• _Rows_:

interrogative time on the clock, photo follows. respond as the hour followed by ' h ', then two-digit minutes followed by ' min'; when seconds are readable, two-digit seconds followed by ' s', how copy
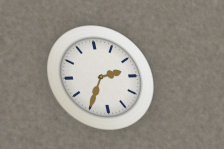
2 h 35 min
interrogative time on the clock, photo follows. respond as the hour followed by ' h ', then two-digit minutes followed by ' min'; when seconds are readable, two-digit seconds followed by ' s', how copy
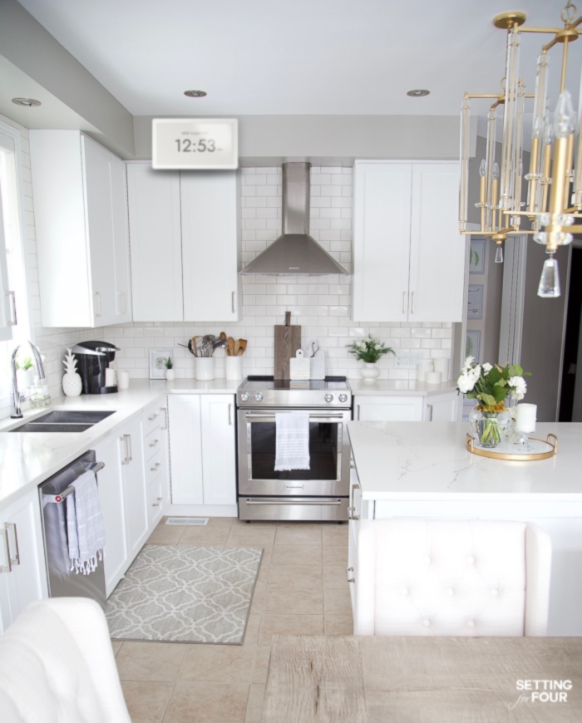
12 h 53 min
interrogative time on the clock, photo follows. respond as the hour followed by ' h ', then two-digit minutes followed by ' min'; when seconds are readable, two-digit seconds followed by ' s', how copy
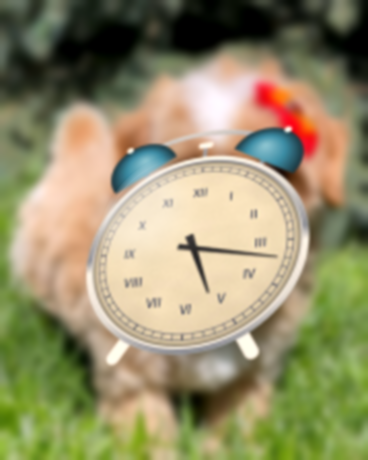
5 h 17 min
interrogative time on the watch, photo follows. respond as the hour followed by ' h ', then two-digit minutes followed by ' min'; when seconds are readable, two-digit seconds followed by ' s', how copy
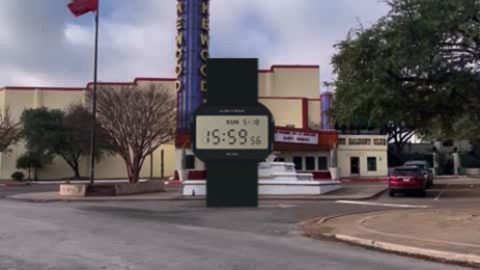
15 h 59 min 56 s
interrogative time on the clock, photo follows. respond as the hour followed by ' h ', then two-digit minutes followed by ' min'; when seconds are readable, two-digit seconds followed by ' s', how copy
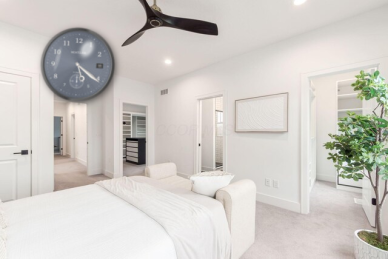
5 h 21 min
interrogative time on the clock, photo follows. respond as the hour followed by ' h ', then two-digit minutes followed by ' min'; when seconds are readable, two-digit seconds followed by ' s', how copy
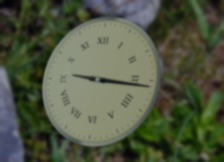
9 h 16 min
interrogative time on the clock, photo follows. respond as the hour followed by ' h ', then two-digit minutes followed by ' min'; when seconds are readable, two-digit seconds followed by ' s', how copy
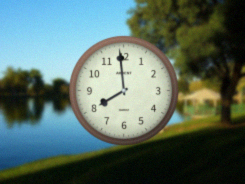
7 h 59 min
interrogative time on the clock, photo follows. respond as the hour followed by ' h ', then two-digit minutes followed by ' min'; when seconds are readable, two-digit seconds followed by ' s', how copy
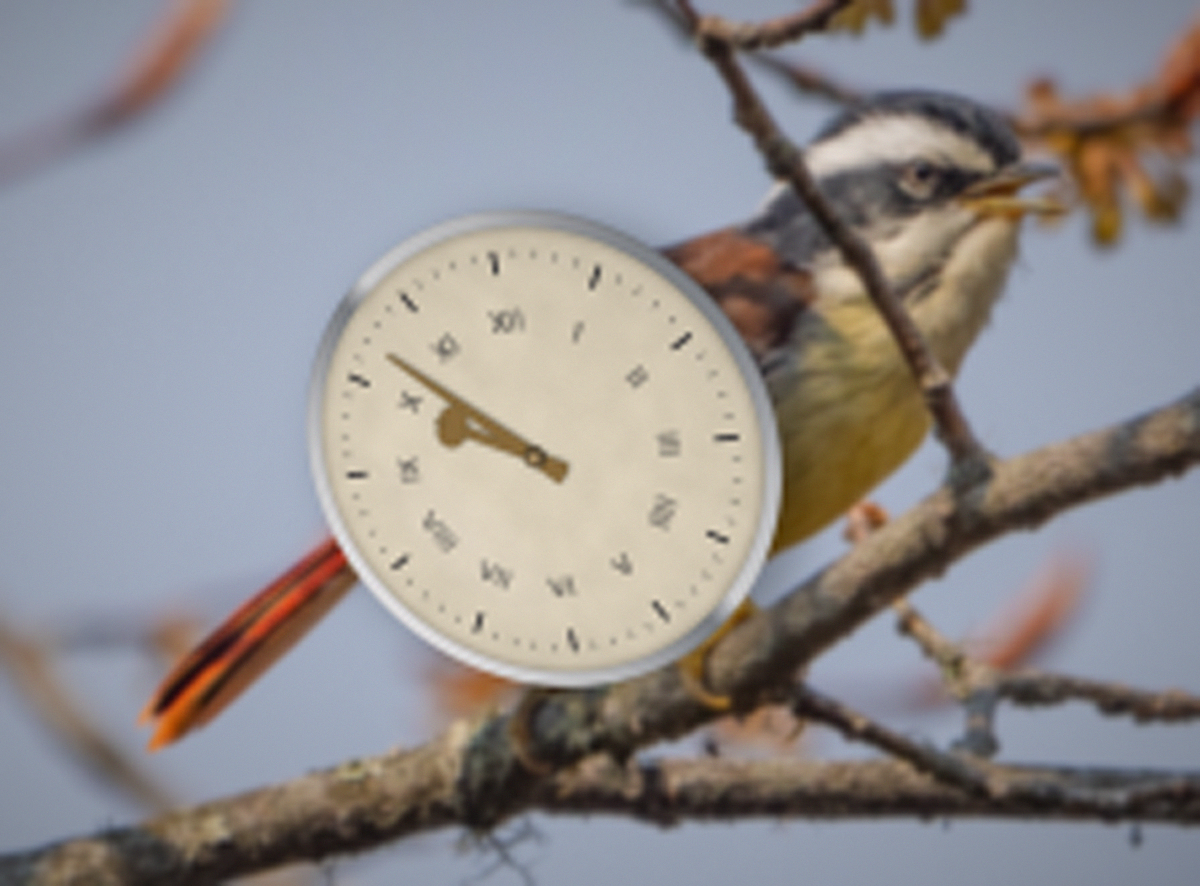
9 h 52 min
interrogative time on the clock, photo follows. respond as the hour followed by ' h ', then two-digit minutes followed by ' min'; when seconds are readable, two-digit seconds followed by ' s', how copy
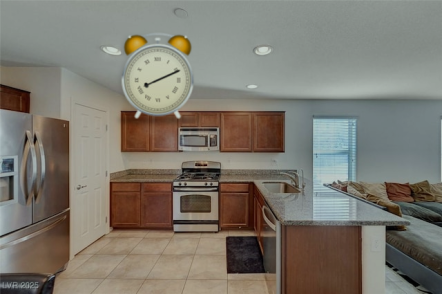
8 h 11 min
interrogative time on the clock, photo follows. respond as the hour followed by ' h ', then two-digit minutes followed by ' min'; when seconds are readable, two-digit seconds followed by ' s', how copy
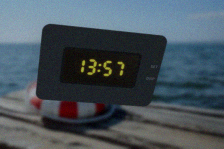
13 h 57 min
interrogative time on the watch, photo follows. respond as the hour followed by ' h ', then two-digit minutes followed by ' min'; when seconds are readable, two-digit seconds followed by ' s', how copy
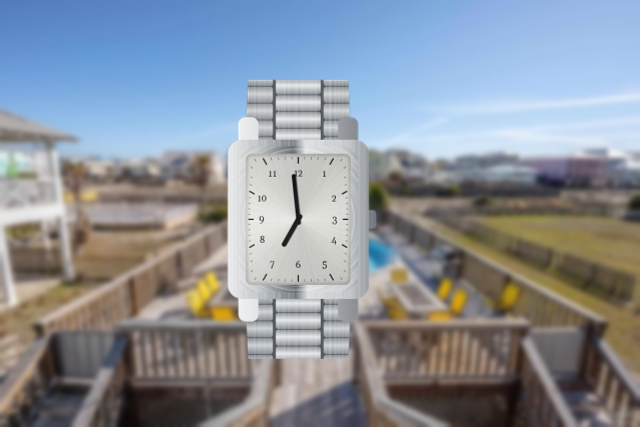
6 h 59 min
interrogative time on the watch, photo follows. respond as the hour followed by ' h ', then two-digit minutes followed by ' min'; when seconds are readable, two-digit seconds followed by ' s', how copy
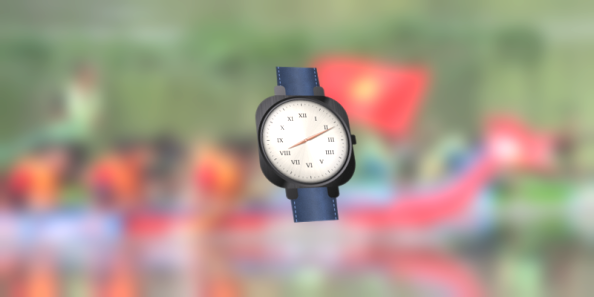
8 h 11 min
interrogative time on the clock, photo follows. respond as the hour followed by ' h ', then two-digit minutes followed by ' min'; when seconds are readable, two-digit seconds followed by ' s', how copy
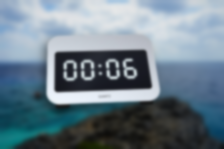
0 h 06 min
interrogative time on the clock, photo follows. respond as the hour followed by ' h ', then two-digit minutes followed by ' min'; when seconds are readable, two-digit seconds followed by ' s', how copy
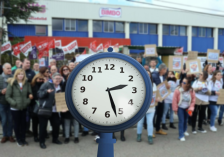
2 h 27 min
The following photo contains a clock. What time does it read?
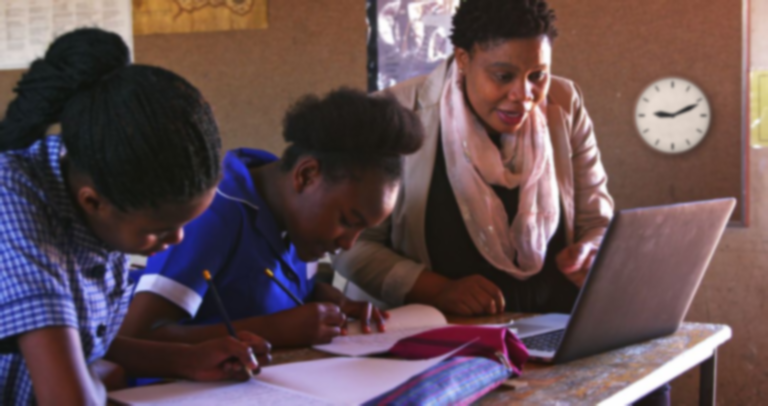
9:11
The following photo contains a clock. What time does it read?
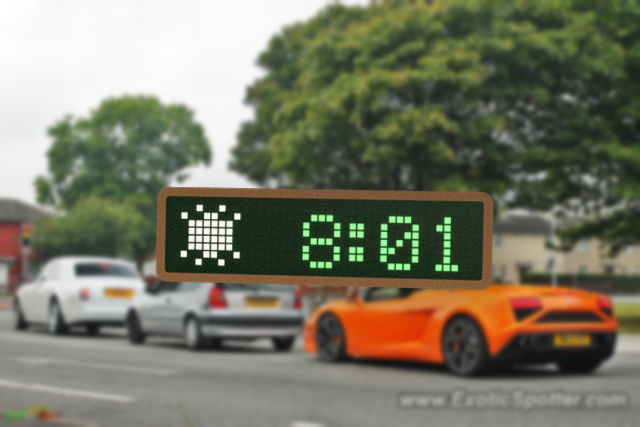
8:01
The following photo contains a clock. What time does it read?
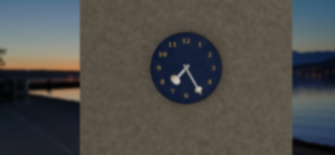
7:25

• _Exercise brief_:
Copy all of the records above word for word, leaving out the pictures.

• _Solution to this exercise_:
interrogative time on the clock, photo follows. respond as the hour followed by ' h ', then two-digit minutes followed by ' min'; when seconds are readable, two-digit seconds followed by ' s', how copy
2 h 35 min
interrogative time on the clock, photo follows. respond as the hour followed by ' h ', then two-digit minutes followed by ' min'; when seconds are readable, two-digit seconds followed by ' s', how copy
12 h 53 min
interrogative time on the clock, photo follows. respond as the hour followed by ' h ', then two-digit minutes followed by ' min'; when seconds are readable, two-digit seconds followed by ' s', how copy
5 h 17 min
interrogative time on the watch, photo follows. respond as the hour followed by ' h ', then two-digit minutes followed by ' min'; when seconds are readable, two-digit seconds followed by ' s', how copy
15 h 59 min 56 s
interrogative time on the clock, photo follows. respond as the hour followed by ' h ', then two-digit minutes followed by ' min'; when seconds are readable, two-digit seconds followed by ' s', how copy
5 h 21 min
interrogative time on the clock, photo follows. respond as the hour followed by ' h ', then two-digit minutes followed by ' min'; when seconds are readable, two-digit seconds followed by ' s', how copy
9 h 16 min
interrogative time on the clock, photo follows. respond as the hour followed by ' h ', then two-digit minutes followed by ' min'; when seconds are readable, two-digit seconds followed by ' s', how copy
7 h 59 min
interrogative time on the clock, photo follows. respond as the hour followed by ' h ', then two-digit minutes followed by ' min'; when seconds are readable, two-digit seconds followed by ' s', how copy
9 h 52 min
interrogative time on the clock, photo follows. respond as the hour followed by ' h ', then two-digit minutes followed by ' min'; when seconds are readable, two-digit seconds followed by ' s', how copy
8 h 11 min
interrogative time on the clock, photo follows. respond as the hour followed by ' h ', then two-digit minutes followed by ' min'; when seconds are readable, two-digit seconds followed by ' s', how copy
13 h 57 min
interrogative time on the watch, photo follows. respond as the hour followed by ' h ', then two-digit minutes followed by ' min'; when seconds are readable, two-digit seconds followed by ' s', how copy
6 h 59 min
interrogative time on the watch, photo follows. respond as the hour followed by ' h ', then two-digit minutes followed by ' min'; when seconds are readable, two-digit seconds followed by ' s', how copy
8 h 11 min
interrogative time on the clock, photo follows. respond as the hour followed by ' h ', then two-digit minutes followed by ' min'; when seconds are readable, two-digit seconds followed by ' s', how copy
0 h 06 min
interrogative time on the clock, photo follows. respond as the hour followed by ' h ', then two-digit minutes followed by ' min'; when seconds are readable, two-digit seconds followed by ' s', how copy
2 h 27 min
The following photo contains a clock. What time does it read?
9:11
The following photo contains a clock. What time does it read?
8:01
The following photo contains a clock. What time does it read?
7:25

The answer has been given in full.